ARTICLE AD BOX
Suhu dingin tetap menyelimuti sebagian wilayah Jabodetabek akhir-akhir ini meski sudah masuk musim kemarau. BMKG mengungkap penyebabnya.
Direktur Meteorologi Publik BMKG, Andri Ramdhani menyampaikan cuaca dingin terasa sejak akhir Juni hingga awal bulan Juli ini. Suhu terasa lebih dingin pada malam hingga pagi hari.
Pada akhir Juni kemarin, suhu udara tercatat lebih rendah dari kondisi normal terutama pada malam hingga awal hari. Suhu udara di Jabodetabek tercatat di bawah 23 derajat celcius pada akhir Juni.
Pada saat itu, Andri menyampaikan kombinasi curah hujan dan tutupan awan tebal sepanjang hari menyebabkan pemanasan permukaan tidak berjalan optimal. Sinar mentari juga terhalang lapisan awan tebal, sehingga tanah dan udara di sekitar tidak memperoleh cukup daya panas.
Proses turunnya hujan juga menunjukkan adanya aliran udara dari lapisan atas atmosfer menuju ke bawah (downdraft), nan membawa udara dingin ke permukaan. Andri mengatakan suhu nan rendah itu memperkuat lama lantaran kelembapan udara tinggi dan embusan angin nan pelan.
Fenomena Bediding
Ilustrasi dingin. (Foto: iStock)
Penurunan suhu ini dipengaruhi oleh sejumlah aspek atmosferik, mulai dari minimnya tutupan awan, kelembapan udara nan rendah, hingga adanya aliran angin kering dari Australia nan sedang mengalami musim dingin.
Menurut BMKG, kejadian bediding berangkaian erat dengan kondisi atmosfer nan umum terjadi saat kemarau. Pada periode ini, curah hujan berkurang dan langit condong cerah, nan berfaedah tidak banyak awan nan menahan panas.
Sehingga, panas dari permukaan bumi lebih mudah dilepaskan ke atmosfer pada malam hari nan menyebabkan suhu turun drastis menjelang pagi. Selain itu, kondisi kering ini juga menyebabkan uap air di permukaan bumi sangat sedikit.
Uap air berkedudukan menyimpan panas di atmosfer dan ketika kandungan uap air rendah, maka tidak ada media nan cukup menahan panas radiasi kembali dari bumi. Akibatnya, udara di dekat permukaan pun ikut mendingin.

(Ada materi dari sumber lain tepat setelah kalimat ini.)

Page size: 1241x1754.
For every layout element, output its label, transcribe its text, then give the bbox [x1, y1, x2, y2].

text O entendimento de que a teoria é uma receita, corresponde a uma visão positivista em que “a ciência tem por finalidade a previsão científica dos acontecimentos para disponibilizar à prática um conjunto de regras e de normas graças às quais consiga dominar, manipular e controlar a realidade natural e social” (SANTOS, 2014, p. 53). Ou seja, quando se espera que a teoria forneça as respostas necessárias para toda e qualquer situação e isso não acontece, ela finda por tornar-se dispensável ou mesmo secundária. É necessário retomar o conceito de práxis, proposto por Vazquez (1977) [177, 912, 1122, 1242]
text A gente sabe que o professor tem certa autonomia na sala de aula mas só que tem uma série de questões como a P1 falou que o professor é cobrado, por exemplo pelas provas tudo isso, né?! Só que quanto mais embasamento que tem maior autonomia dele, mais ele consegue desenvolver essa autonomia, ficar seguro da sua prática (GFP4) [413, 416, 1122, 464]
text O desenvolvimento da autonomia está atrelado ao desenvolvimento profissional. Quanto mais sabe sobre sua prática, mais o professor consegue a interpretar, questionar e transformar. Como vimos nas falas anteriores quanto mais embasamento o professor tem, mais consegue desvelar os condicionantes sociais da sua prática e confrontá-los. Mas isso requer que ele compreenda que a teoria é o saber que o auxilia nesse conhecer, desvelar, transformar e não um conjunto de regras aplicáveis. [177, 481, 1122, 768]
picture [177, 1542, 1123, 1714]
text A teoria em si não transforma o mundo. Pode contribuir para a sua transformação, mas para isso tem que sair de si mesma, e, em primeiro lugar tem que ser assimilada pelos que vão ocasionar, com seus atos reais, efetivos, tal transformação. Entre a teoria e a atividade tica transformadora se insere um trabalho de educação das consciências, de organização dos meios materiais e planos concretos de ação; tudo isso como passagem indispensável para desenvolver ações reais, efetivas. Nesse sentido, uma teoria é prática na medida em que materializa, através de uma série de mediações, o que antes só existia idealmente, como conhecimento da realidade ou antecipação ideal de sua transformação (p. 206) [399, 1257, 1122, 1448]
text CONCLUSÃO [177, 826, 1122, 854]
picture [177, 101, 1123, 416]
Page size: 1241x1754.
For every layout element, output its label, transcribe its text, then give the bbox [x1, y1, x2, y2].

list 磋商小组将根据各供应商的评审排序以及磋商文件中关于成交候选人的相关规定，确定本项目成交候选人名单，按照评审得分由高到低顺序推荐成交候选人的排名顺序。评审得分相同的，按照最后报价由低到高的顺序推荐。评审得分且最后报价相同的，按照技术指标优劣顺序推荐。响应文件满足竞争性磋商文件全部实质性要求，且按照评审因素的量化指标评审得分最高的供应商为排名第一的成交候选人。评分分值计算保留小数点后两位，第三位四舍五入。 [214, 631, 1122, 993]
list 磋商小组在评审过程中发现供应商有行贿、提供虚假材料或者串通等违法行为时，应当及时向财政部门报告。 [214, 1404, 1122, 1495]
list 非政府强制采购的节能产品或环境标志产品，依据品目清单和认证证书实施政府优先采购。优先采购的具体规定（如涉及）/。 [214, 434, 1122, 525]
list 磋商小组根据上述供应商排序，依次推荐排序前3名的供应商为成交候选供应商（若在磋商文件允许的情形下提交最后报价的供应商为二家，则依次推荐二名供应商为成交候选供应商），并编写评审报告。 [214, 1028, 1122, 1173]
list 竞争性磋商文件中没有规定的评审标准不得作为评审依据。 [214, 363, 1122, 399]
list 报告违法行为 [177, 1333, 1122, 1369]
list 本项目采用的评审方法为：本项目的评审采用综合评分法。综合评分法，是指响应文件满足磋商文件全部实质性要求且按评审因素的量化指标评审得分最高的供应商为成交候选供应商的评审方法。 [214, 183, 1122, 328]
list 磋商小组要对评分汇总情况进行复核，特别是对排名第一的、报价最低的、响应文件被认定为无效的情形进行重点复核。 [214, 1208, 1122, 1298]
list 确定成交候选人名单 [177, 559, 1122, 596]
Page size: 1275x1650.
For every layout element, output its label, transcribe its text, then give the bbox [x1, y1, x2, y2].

Suhu udara bakal meningkat tajam saat siang lantaran minimnya awan membikin radiasi mentari langsung mencapai permukaan bumi. Inilah sebabnya bediding biasanya disertai siang nan terik, kondisi unik musim tandus di Indonesia.
Bukan lantaran Aphelion
Fenomena Aphelion Viral Disebut Bikin Cuaca Dingin, BMKG Luruskan Info. (Foto: JPL/NASA)
Jarak bumi ke mentari saat aphelion hanya berbeda sekitar 3 persen dibanding saat perihelion. Perbedaan ini tidak cukup signifikan untuk menyebabkan perubahan suhu udara secara ekstrem. Suhu nan turun di Indonesia lebih dipengaruhi oleh dinamika atmosfer seperti angin muson, kelembapan rendah, serta tutupan awan nan sedikit.
Cuaca dingin nan dirasakan masyarakat Indonesia, khususnya di wilayah selatan khatulistiwa, seperti Jawa, Bali, dan Nusa Tenggara, sebenarnya merupakan perihal nan wajar dan terjadi setiap musim kemarau, ialah sekitar bulan Juli hingga September. Dengan demikian, cuaca dingin belakangan ini bukan lantaran Aphelion.
Suhu dingin tersebut disebabkan oleh beberapa faktor, seperti:
- Mulai memasuki musim kemarau, nan ditandai dengan kekuasaan angin timuran (Monsoon Australia).
- Langit cerah nan mempercepat pelepasan panas dari permukaan bumi ke atmosfer saat malam hari.
- Hujan nan tetap terjadi di beberapa wilayah turut menambah rasa dingin lantaran membawa massa udara dingin dari awan ke permukaan dan menghalangi pemanasan sinar matahari.
Musim Kemarau Tidak Biasa
Foto: Getty Images/MTStock Studio
BMKG juga mencatat bahwa musim tandus tahun ini tergolong tidak biasa. BMKG menyebut sebagian besar wilayah Indonesia mengalami tandus basah, ialah musim tandus dengan curah hujan di atas normal akibat pengaruh suhu muka laut nan tetap hangat dan gelombang atmosfer aktif.
Kondisi ini diprediksi berjalan hingga Oktober 2025 dan berpotensi memicu musibah hidrometeorologi seperti banjir dan longsor, terutama di wilayah nan tetap sering diguyur hujan.